- TASKS FOR THIS EXERCISE
a) Reproduce the stretch of the forum thread on CD ripping from "For a properly" through "in ten years.)".
b) In the forum thread on CD ripping, what program did the writer of Reply #8 use to rip a CD collection?
c) Continue the forum thread on CD ripping from the point where it stops.

- DOCUMENT EXCERPT
★ ★ ★ ★ ★
For a properly configured rip at low speed it could take up to 40 minutes but it is worth it as it will result a archival digital copy of the disc 🙂

 

Re: Music Formats?

Reply #8
I used dBpoweramp when I ripped my CD collection. Today I would have also considered CUERipper (part of CUETools).
It shares some features I liked about dBpoweramp: easy to set up, can do some cross-pressing AccurateRip verifications (EAC still can't, right?), and has pretty decent metadata support. (I still think it falls short of dBpoweramp, but MusicBrainz has gotten much better coverage in ten years.)

More: http://wiki.hydrogenaud.io/index.php?title=Comparison_of_CD_rippers , to the extent it is updated.  (Seems that the "in beta" part of dBpoweramp refers to features implemented in version 14?)

Re: Music Formats?

Reply #9
Like people already said
Who said this? IMHO it's just a waste of time. It's much more convenient to do conversion automatically during ripping.
Well, I said this, plus Case pointed out better error handling in EAC (which is useful if your CDs turn out to be scratched, especially on printed/reflective layer side).
What is the problem of setting up EAC to convert ripped .WAVs on-the-fly to FLAC, WMA, MP3, whatever using external CLI encoder? You don't need any other manually configured app to do conversion. Files will be also properly tagged at the same time and may even include embedded images. Online tutorials give you even optimized commands (compression/quality, tagging - based on EAC inputs) for most popular encoders, just ready to copy and paste - you don't have to study commandline parameters on your own.
★ ★ ★ ★ ★
- SUPPLIED RECORDS

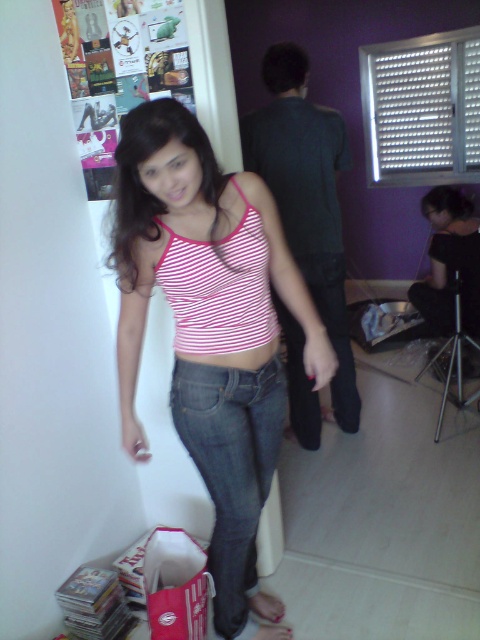
Measure the distance between point (178, 280) and camera.

Point (178, 280) and camera are 1.41 meters apart.

Who is taller, pink striped tank top at center or denim jeans at lower center?

With more height is pink striped tank top at center.

Does point (203, 333) come closer to viewer compared to point (231, 406)?

Yes, it is in front of point (231, 406).

This screenshot has width=480, height=640. I want to click on pink striped tank top at center, so click(x=211, y=332).

Where is `pink striped tank top at center`? pink striped tank top at center is located at coordinates point(211,332).

Where is `pink striped tank top at center`? pink striped tank top at center is located at coordinates (211, 332).

Is denim jeans at lower center above denim at center?

Actually, denim jeans at lower center is below denim at center.

Does point (180, 404) come closer to viewer compared to point (350, 364)?

Yes.

You are a GUI agent. You are given a task and a screenshot of the screen. Output one action in this format:
    pyautogui.click(x=<x>, y=<y>)
    Task: Click on the denim jeans at lower center
    Image resolution: width=480 pixels, height=640 pixels.
    Given the screenshot: What is the action you would take?
    pyautogui.click(x=231, y=467)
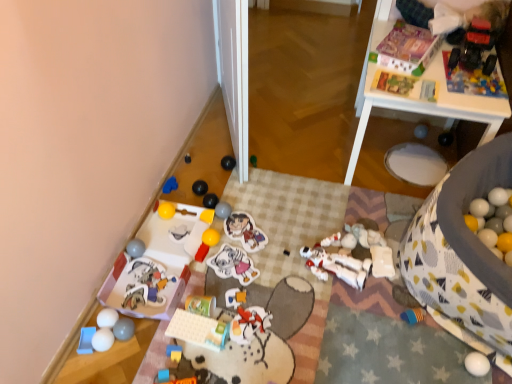
This screenshot has height=384, width=512. Find the location of `vacant area that is in front of matte plastic toy at lower left, which appears as the 22th toy when viewed from the right`. vacant area that is in front of matte plastic toy at lower left, which appears as the 22th toy when viewed from the right is located at coordinates pyautogui.click(x=131, y=337).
★ ★ ★ ★ ★
- RESPONSES BY TASK
a)
For a properly configured rip at low speed it could take up to 40 minutes but it is worth it as it will result a archival digital copy of the disc 🙂

 

Re: Music Formats?

Reply #8
I used dBpoweramp when I ripped my CD collection. Today I would have also considered CUERipper (part of CUETools).
It shares some features I liked about dBpoweramp: easy to set up, can do some cross-pressing AccurateRip verifications (EAC still can't, right?), and has pretty decent metadata support. (I still think it falls short of dBpoweramp, but MusicBrainz has gotten much better coverage in ten years.)

b) dBpoweramp

c)
Thanks to EAC and my non standard usage of certain of its text input fields I can extensively tag ripped music with custom tags without any other manual job, than simply putting certain text in single EAC box (catalog numbers, release dates, etc). Also - EAC has brilliant character substitution mechanism, which allows me to keep nice tags and flexibly omit problematic chars in filenames. For example using extended Unicode characters as replacement for certain reserved chars like ? / or * .
In the end I just do RelayGain scan in foobar. And that's all.

Re: Music Formats?

Reply #10
better error handling in EAC
If we don't use C2 pointers (because drive doesn't support them or reports them unreliably) and drive is caching (and doesn't support FUA), then isn't EAC doing exactly the same what fb2k is doing: reading the same sectors multiple times (by big blocks to flush cache)?

Re: Music Formats?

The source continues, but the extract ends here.